*** Data for analysis Section Begins ***

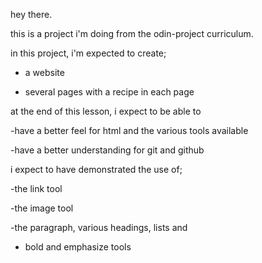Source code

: hey there.

this is a project i'm doing from the odin-project curriculum.

in this project, i'm expected to create;

- a website

- several pages with a recipe in each page

at the end of this lesson, i expect to be able to 

-have a better feel for html and the various tools available

-have a better understanding for git and github

i expect to have demonstrated the use of;

-the link tool

-the image tool

-the paragraph, various headings, lists and 

- bold and emphasize tools
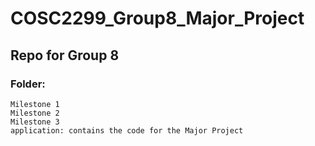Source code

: # COSC2299_Group8_Major_Project
## Repo for Group 8
### Folder:
    Milestone 1
    Milestone 2
    Milestone 3
    application: contains the code for the Major Project
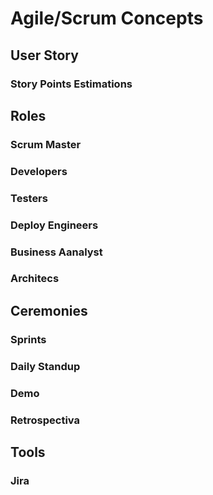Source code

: # Agile/Scrum Concepts
## User Story 	
### Story Points Estimations
## Roles
### Scrum Master
### Developers
### Testers
### Deploy Engineers
### Business Aanalyst
### Architecs
## Ceremonies
### Sprints
### Daily Standup
### Demo
### Retrospectiva
## Tools
### Jira		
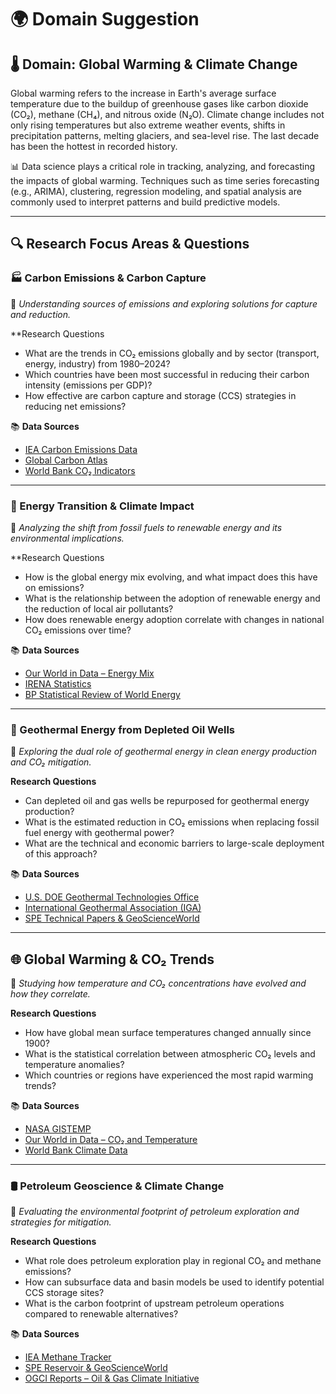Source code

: # 🌍 Domain Suggestion

## 🌡️ Domain: Global Warming & Climate Change  

Global warming refers to the increase in Earth's average surface temperature due
to the buildup of greenhouse gases like carbon dioxide (CO₂), methane (CH₄), and
nitrous oxide (N₂O). Climate change includes not only rising temperatures but
also extreme weather events, shifts in precipitation patterns, melting glaciers,
and sea-level rise. The last decade has been the hottest in recorded history.

📊 Data science plays a critical role in tracking, analyzing, and forecasting
the impacts of global warming. Techniques such as time series forecasting
(e.g., ARIMA), clustering, regression modeling, and spatial analysis are
commonly used to interpret patterns and build predictive models.

---

## 🔍 Research Focus Areas & Questions

### 🏭 Carbon Emissions & Carbon Capture  

🧠 *Understanding sources of emissions and exploring solutions for capture and reduction.*

**Research Questions

- What are the trends in CO₂ emissions globally and by
sector (transport, energy, industry) from 1980–2024?
- Which countries have been most successful in reducing their carbon intensity
(emissions per GDP)?
- How effective are carbon capture and storage (CCS) strategies in reducing net emissions?

📚 **Data Sources**

- [IEA Carbon Emissions Data](https://www.iea.org/reports/co2-emissions-in-2022)
- [Global Carbon Atlas](https://globalcarbonatlas.org/)
- [World Bank CO₂ Indicators](https://data.worldbank.org/indicator/EN.ATM.CO2E.KT)

---

### 🔋 Energy Transition & Climate Impact  

🧠 *Analyzing the shift from fossil fuels to renewable energy and its
environmental implications.*

**Research Questions

- How is the global energy mix evolving, and what impact does this have on emissions?
- What is the relationship between the adoption of renewable energy and the
reduction of local air pollutants?
- How does renewable energy adoption correlate with changes in national CO₂
emissions over time?

📚 **Data Sources**

- [Our World in Data – Energy Mix](https://ourworldindata.org/energy)
- [IRENA Statistics](https://www.irena.org/Statistics)
- [BP Statistical Review of World Energy](https://www.bp.com/en/global/corporate/energy-economics/statistical-review-of-world-energy.html)

---

### 🌋 Geothermal Energy from Depleted Oil Wells  

🧠 *Exploring the dual role of geothermal energy in clean energy production
and CO₂ mitigation.*

**Research Questions**  

- Can depleted oil and gas wells be repurposed for geothermal energy production?
- What is the estimated reduction in CO₂ emissions when replacing fossil fuel
energy with geothermal power?
- What are the technical and economic barriers to large-scale deployment of
this approach?

📚 **Data Sources**

- [U.S. DOE Geothermal Technologies Office](https://www.energy.gov/eere/geothermal/geothermal-technologies-office)
- [International Geothermal Association (IGA)](https://www.geothermal-energy.org/)
- [SPE Technical Papers & GeoScienceWorld](https://pubs.geoscienceworld.org/)

---

## 🌐 Global Warming & CO₂ Trends  

🧠 *Studying how temperature and CO₂ concentrations have evolved and how they correlate.*

**Research Questions**  

- How have global mean surface temperatures changed annually since 1900?
- What is the statistical correlation between atmospheric CO₂ levels and
temperature anomalies?
- Which countries or regions have experienced the most rapid warming trends?

📚 **Data Sources**

- [NASA GISTEMP](https://data.giss.nasa.gov/gistemp/)
- [Our World in Data – CO₂ and Temperature](https://ourworldindata.org/co2-and-other-greenhouse-gas-emissions)
- [World Bank Climate Data](https://data.worldbank.org/indicator/EN.ATM.GHGT.KT.CE)

---

### 🛢️ Petroleum Geoscience & Climate Change  

🧠 *Evaluating the environmental footprint of petroleum exploration and
strategies for mitigation.*

**Research Questions**  

- What role does petroleum exploration play in regional CO₂ and methane emissions?
- How can subsurface data and basin models be used to identify potential CCS
storage sites?
- What is the carbon footprint of upstream petroleum operations compared to
renewable alternatives?

📚 **Data Sources**

- [IEA Methane Tracker](https://www.iea.org/reports/methane-tracker-2022)
- [SPE Reservoir & GeoScienceWorld](https://pubs.geoscienceworld.org/)
- [OGCI Reports – Oil & Gas Climate Initiative](https://www.ogci.com/reports/)
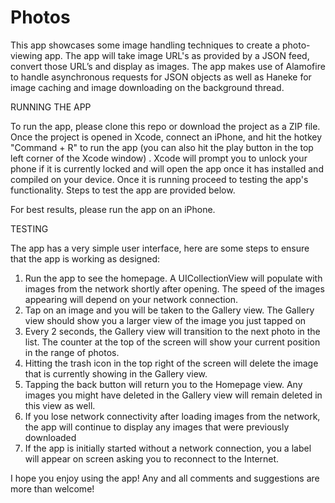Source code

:# Photos

This app showcases some image handling techniques to create a photo-viewing app. The app will take image URL's as provided by a JSON feed, convert those URL’s and display as images. The app makes use of Alamofire to handle asynchronous requests for JSON objects as well as Haneke for image caching and image downloading on the background thread.

RUNNING THE APP

To run the app, please clone this repo or download the project as a ZIP file. Once the project is opened in Xcode, connect an iPhone, and hit the hotkey "Command + R" to run the app (you can also hit the play button in the top left corner of the Xcode window) . Xcode will prompt you to unlock your phone if it is currently locked and will open the app once it has installed and compiled on your device. Once it is running proceed to testing the app's functionality. Steps to test the app are provided below.

For best results, please run the app on an iPhone.


TESTING

The app has a very simple user interface, here are some steps to ensure that the app is working as designed:

1.	Run the app to see the homepage. A UICollectionView will populate with images from the network shortly after opening. The speed of the images appearing will depend on your network connection.
2.	Tap on an image and you will be taken to the Gallery view. The Gallery view should show you a larger view of the image you just tapped on
3.	Every 2 seconds, the Gallery view will transition to the next photo in the list. The counter at the top of the screen will show your current position in the range of photos.
4.	Hitting the trash icon in the top right of the screen will delete the image that is currently showing in the Gallery view.
5.	Tapping the back button will return you to the Homepage view. Any images you might have deleted in the Gallery view will remain deleted in this view as well.
6.	If you lose network connectivity after loading images from the network, the app will continue to display any images that were previously downloaded
7.	If the app is initially started without a network connection, you a label will appear on screen asking you to reconnect to the Internet.

I hope you enjoy using the app! Any and all comments and suggestions are more than welcome!

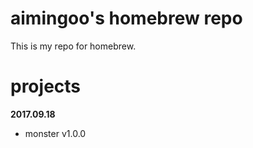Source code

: # aimingoo's homebrew repo

This is my repo for homebrew.


# projects

**2017.09.18**

* monster v1.0.0
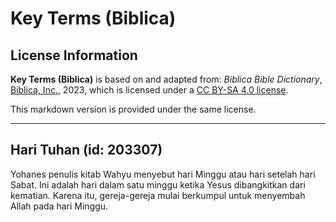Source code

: # Key Terms (Biblica)

## License Information

**Key Terms (Biblica)** is based on and adapted from: _Biblica Bible Dictionary_, [Biblica, Inc.](https://www.biblica.com/), 2023, which is licensed under a [CC BY-SA 4.0 license](https://creativecommons.org/licenses/by-sa/4.0/legalcode.en).

This markdown version is provided under the same license.



--------------------------------

## Hari Tuhan (id: 203307)

Yohanes penulis kitab Wahyu menyebut hari Minggu atau hari setelah hari Sabat. Ini adalah hari dalam satu minggu ketika Yesus dibangkitkan dari kematian. Karena itu, gereja\-gereja mulai berkumpul untuk menyembah Allah pada hari Minggu.


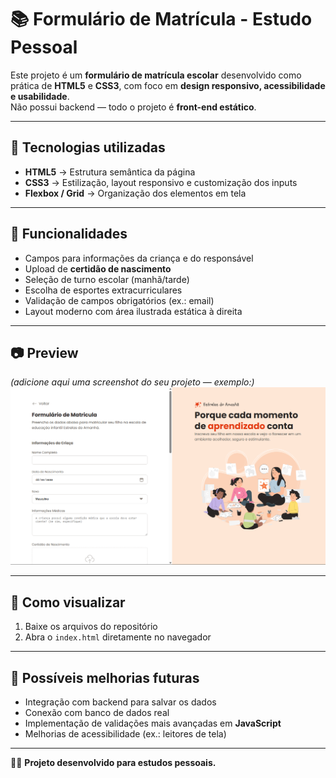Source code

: # 📚 Formulário de Matrícula - Estudo Pessoal

Este projeto é um **formulário de matrícula escolar** desenvolvido como prática de **HTML5** e **CSS3**, com foco em **design responsivo, acessibilidade e usabilidade**.  
Não possui backend — todo o projeto é **front-end estático**.

---

## 🚀 Tecnologias utilizadas
- **HTML5** → Estrutura semântica da página  
- **CSS3** → Estilização, layout responsivo e customização dos inputs  
- **Flexbox / Grid** → Organização dos elementos em tela  

---

## 🎨 Funcionalidades
- Campos para informações da criança e do responsável  
- Upload de **certidão de nascimento**  
- Seleção de turno escolar (manhã/tarde)  
- Escolha de esportes extracurriculares  
- Validação de campos obrigatórios (ex.: email)  
- Layout moderno com área ilustrada estática à direita  

---

## 📷 Preview
*(adicione aqui uma screenshot do seu projeto — exemplo:)*  
![Preview do Formulário](./assets/screenshot.png)

---

## 📂 Como visualizar
1. Baixe os arquivos do repositório  
2. Abra o `index.html` diretamente no navegador  

---

## 🔮 Possíveis melhorias futuras
- Integração com backend para salvar os dados  
- Conexão com banco de dados real  
- Implementação de validações mais avançadas em **JavaScript**  
- Melhorias de acessibilidade (ex.: leitores de tela)  

---


👨‍💻 **Projeto desenvolvido para estudos pessoais.**
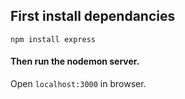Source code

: ## First install dependancies

`npm install express` <br>

#### Then run the nodemon server.

Open `localhost:3000` in browser.

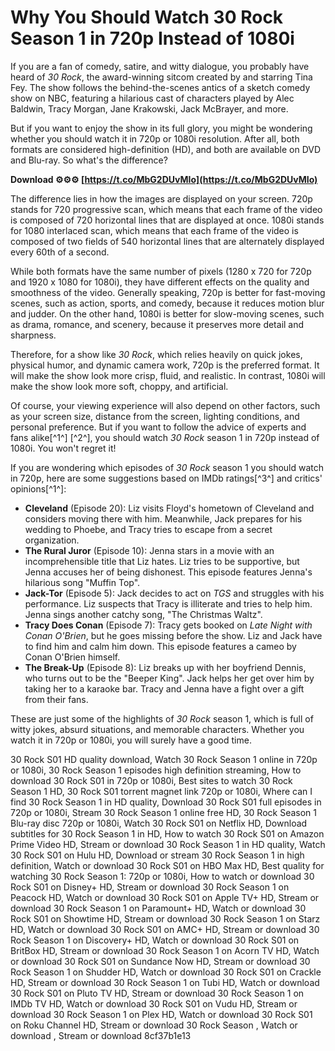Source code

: # Why You Should Watch 30 Rock Season 1 in 720p Instead of 1080i
 
If you are a fan of comedy, satire, and witty dialogue, you probably have heard of *30 Rock*, the award-winning sitcom created by and starring Tina Fey. The show follows the behind-the-scenes antics of a sketch comedy show on NBC, featuring a hilarious cast of characters played by Alec Baldwin, Tracy Morgan, Jane Krakowski, Jack McBrayer, and more.
 
But if you want to enjoy the show in its full glory, you might be wondering whether you should watch it in 720p or 1080i resolution. After all, both formats are considered high-definition (HD), and both are available on DVD and Blu-ray. So what's the difference?
 
**Download ⚙⚙⚙ [https://t.co/MbG2DUvMIo](https://t.co/MbG2DUvMIo)**


 
The difference lies in how the images are displayed on your screen. 720p stands for 720 progressive scan, which means that each frame of the video is composed of 720 horizontal lines that are displayed at once. 1080i stands for 1080 interlaced scan, which means that each frame of the video is composed of two fields of 540 horizontal lines that are alternately displayed every 60th of a second.
 
While both formats have the same number of pixels (1280 x 720 for 720p and 1920 x 1080 for 1080i), they have different effects on the quality and smoothness of the video. Generally speaking, 720p is better for fast-moving scenes, such as action, sports, and comedy, because it reduces motion blur and judder. On the other hand, 1080i is better for slow-moving scenes, such as drama, romance, and scenery, because it preserves more detail and sharpness.
 
Therefore, for a show like *30 Rock*, which relies heavily on quick jokes, physical humor, and dynamic camera work, 720p is the preferred format. It will make the show look more crisp, fluid, and realistic. In contrast, 1080i will make the show look more soft, choppy, and artificial.
 
Of course, your viewing experience will also depend on other factors, such as your screen size, distance from the screen, lighting conditions, and personal preference. But if you want to follow the advice of experts and fans alike[^1^] [^2^], you should watch *30 Rock* season 1 in 720p instead of 1080i. You won't regret it!
  
If you are wondering which episodes of *30 Rock* season 1 you should watch in 720p, here are some suggestions based on IMDb ratings[^3^] and critics' opinions[^1^]:
 
- **Cleveland** (Episode 20): Liz visits Floyd's hometown of Cleveland and considers moving there with him. Meanwhile, Jack prepares for his wedding to Phoebe, and Tracy tries to escape from a secret organization.
- **The Rural Juror** (Episode 10): Jenna stars in a movie with an incomprehensible title that Liz hates. Liz tries to be supportive, but Jenna accuses her of being dishonest. This episode features Jenna's hilarious song "Muffin Top".
- **Jack-Tor** (Episode 5): Jack decides to act on *TGS* and struggles with his performance. Liz suspects that Tracy is illiterate and tries to help him. Jenna sings another catchy song, "The Christmas Waltz".
- **Tracy Does Conan** (Episode 7): Tracy gets booked on *Late Night with Conan O'Brien*, but he goes missing before the show. Liz and Jack have to find him and calm him down. This episode features a cameo by Conan O'Brien himself.
- **The Break-Up** (Episode 8): Liz breaks up with her boyfriend Dennis, who turns out to be the "Beeper King". Jack helps her get over him by taking her to a karaoke bar. Tracy and Jenna have a fight over a gift from their fans.

These are just some of the highlights of *30 Rock* season 1, which is full of witty jokes, absurd situations, and memorable characters. Whether you watch it in 720p or 1080i, you will surely have a good time.
 
30 Rock S01 HD quality download,  Watch 30 Rock Season 1 online in 720p or 1080i,  30 Rock Season 1 episodes high definition streaming,  How to download 30 Rock S01 in 720p or 1080i,  Best sites to watch 30 Rock Season 1 HD,  30 Rock S01 torrent magnet link 720p or 1080i,  Where can I find 30 Rock Season 1 in HD quality,  Download 30 Rock S01 full episodes in 720p or 1080i,  Stream 30 Rock Season 1 online free HD,  30 Rock Season 1 Blu-ray disc 720p or 1080i,  Watch 30 Rock S01 on Netflix HD,  Download subtitles for 30 Rock Season 1 in HD,  How to watch 30 Rock S01 on Amazon Prime Video HD,  Stream or download 30 Rock Season 1 in HD quality,  Watch 30 Rock S01 on Hulu HD,  Download or stream 30 Rock Season 1 in high definition,  Watch or download 30 Rock S01 on HBO Max HD,  Best quality for watching 30 Rock Season 1: 720p or 1080i,  How to watch or download 30 Rock S01 on Disney+ HD,  Stream or download 30 Rock Season 1 on Peacock HD,  Watch or download 30 Rock S01 on Apple TV+ HD,  Stream or download 30 Rock Season 1 on Paramount+ HD,  Watch or download 30 Rock S01 on Showtime HD,  Stream or download 30 Rock Season 1 on Starz HD,  Watch or download 30 Rock S01 on AMC+ HD,  Stream or download 30 Rock Season 1 on Discovery+ HD,  Watch or download 30 Rock S01 on BritBox HD,  Stream or download 30 Rock Season 1 on Acorn TV HD,  Watch or download 30 Rock S01 on Sundance Now HD,  Stream or download 30 Rock Season 1 on Shudder HD,  Watch or download 30 Rock S01 on Crackle HD,  Stream or download 30 Rock Season 1 on Tubi HD,  Watch or download 30 Rock S01 on Pluto TV HD,  Stream or download 30 Rock Season 1 on IMDb TV HD,  Watch or download 30 Rock S01 on Vudu HD,  Stream or download 30 Rock Season 1 on Plex HD,  Watch or download 30 Rock S01 on Roku Channel HD,  Stream or download 30 Rock Season ,  Watch or download ,  Stream or download
 8cf37b1e13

*** Data for analysis Section Ends ***

Gather every line in the entries above that contains the string "Preview", and copy each one out.

## 📷 Preview
![Preview do Formulário](./assets/screenshot.png)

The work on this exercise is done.